Yes, I'm here to complain about how expensive the animal apparel is. You're telling me I have 39 days to get 200 leaf tickets to spend on either a squirrel, bunny, or deer costume? And that's only the ears and tail? And that the ears are more expensive than the tail?

I'm tbh probably just going to buy the squirrel tail. Or save my leaf tickets for cat apparel. These things are so cute, but they're so darn expensive. I shouldn't have hoped that these would be cheap. Overall, my disappointment is immesurable and my day is ruined.

Thank you for coming to my rant.


----------



## WynterFrost (Sep 22, 2019)

true. but why do we expect anything different now. it's just the way it is


----------



## That Marshal Fangirl (Sep 22, 2019)

I was actually expecting them to be more.  You know the whole leaf ticket thing is bad when you're happy the squirrel outfit only cost 200.


----------



## lexy_ (Sep 24, 2019)

recently, pocket camp is more "starving" about leaf ticket at least for me. 
I am also waiting for more apparel like wolf or cat theme ^^ but yeah, it is expensive


----------



## jenikinz (Sep 24, 2019)

I wanted pretty much all of these, but I won't be getting any of them. I used to play Webkinz and I feel this game is becoming like that. No more items you can get with bells or crafting, it will all be LT only. I just try to make due with what I have and not get hung up on all the cute stuff I can't or won't buy. I have spent a ridiculous amount on this game already and wish I had saved all those LT on stuff that I KNOW I can have, rather than on the random chance to MAYBE get what I want


----------



## TykiButterfree (Sep 26, 2019)

I agree. I would probably get the squirrel tail if there weren't a lot of other interesting items for Leaf Tickets right now. I am already sad I missed almost all of the steampunk outfits because they were so expensive.


----------



## Biyaya (Sep 27, 2019)

I get pretty bummed out about this stuff too; I can't afford all the cute things I like either. They just keep pumping them out with those hefty price tags, but my consolation is that I'll likely be able to acquire such things in the New Horizons game! 

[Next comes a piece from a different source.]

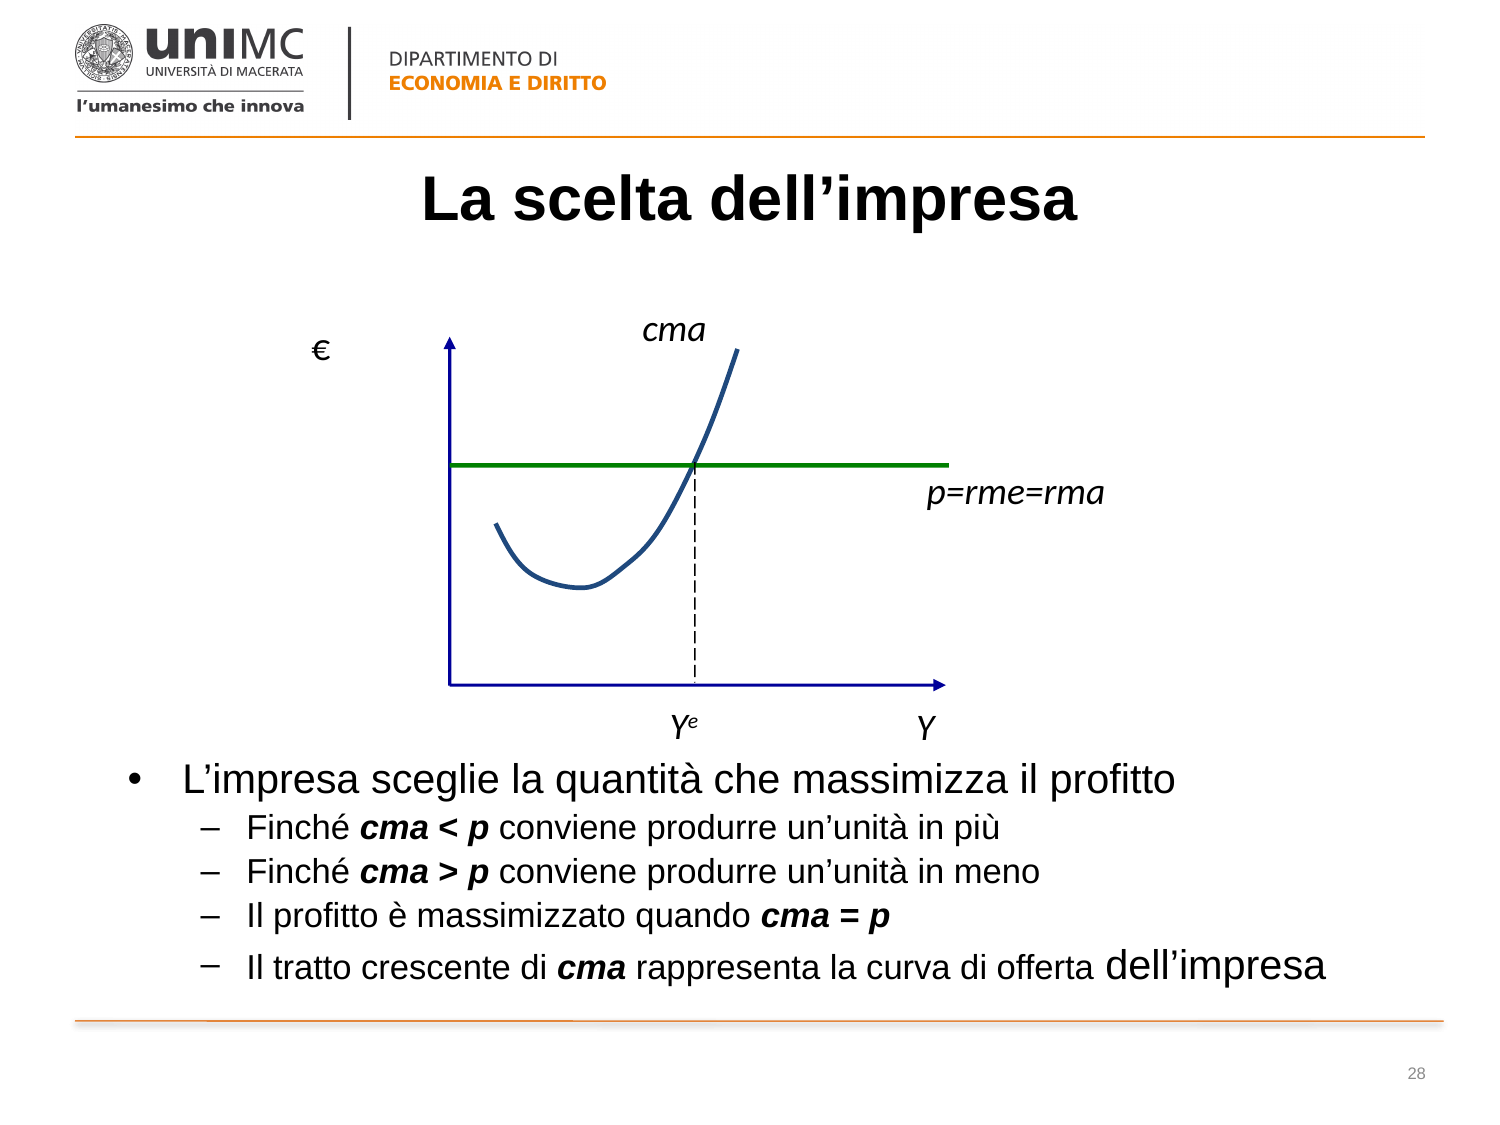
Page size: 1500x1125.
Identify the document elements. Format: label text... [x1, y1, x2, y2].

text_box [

Doesn't mean I'm not thinking about saving up for the squirrel set or terrain though.. >>


----------



## Cerise (Sep 29, 2019)

Yea, I haven?t been getting any of the costumes, no matter how tempting.  I just save my leaf tickets for wallpapers/flooring and new terrains because it seems you get more for your money.


----------



## cornimer (Sep 29, 2019)

I had some leaf tickets saved up, so I bought only the squirrel ears and since my hair is brown they look like bear ears (which was my intention). I will say I expected that the ears and tails _together_ would be around 120 to MAX 150, not 200


----------



## skarmoury (Sep 29, 2019)

^ mood
I rarely buy items with LT so I'm glad I had enough for the bunny ears, but I agree they were kind of expensive lol.  Especially the tails-- 80 LT for a little unnoticeable bump on your back? Yikes no thanks. There are better back/wing items to use my LT on.


----------



## Corrie (Sep 29, 2019)

I knew this was going to happen. A lot of phone apps are greedy when it comes to money so they try to milk us for all we're worth. I love Animal Crossing so I'm sad to see this happen to it.


----------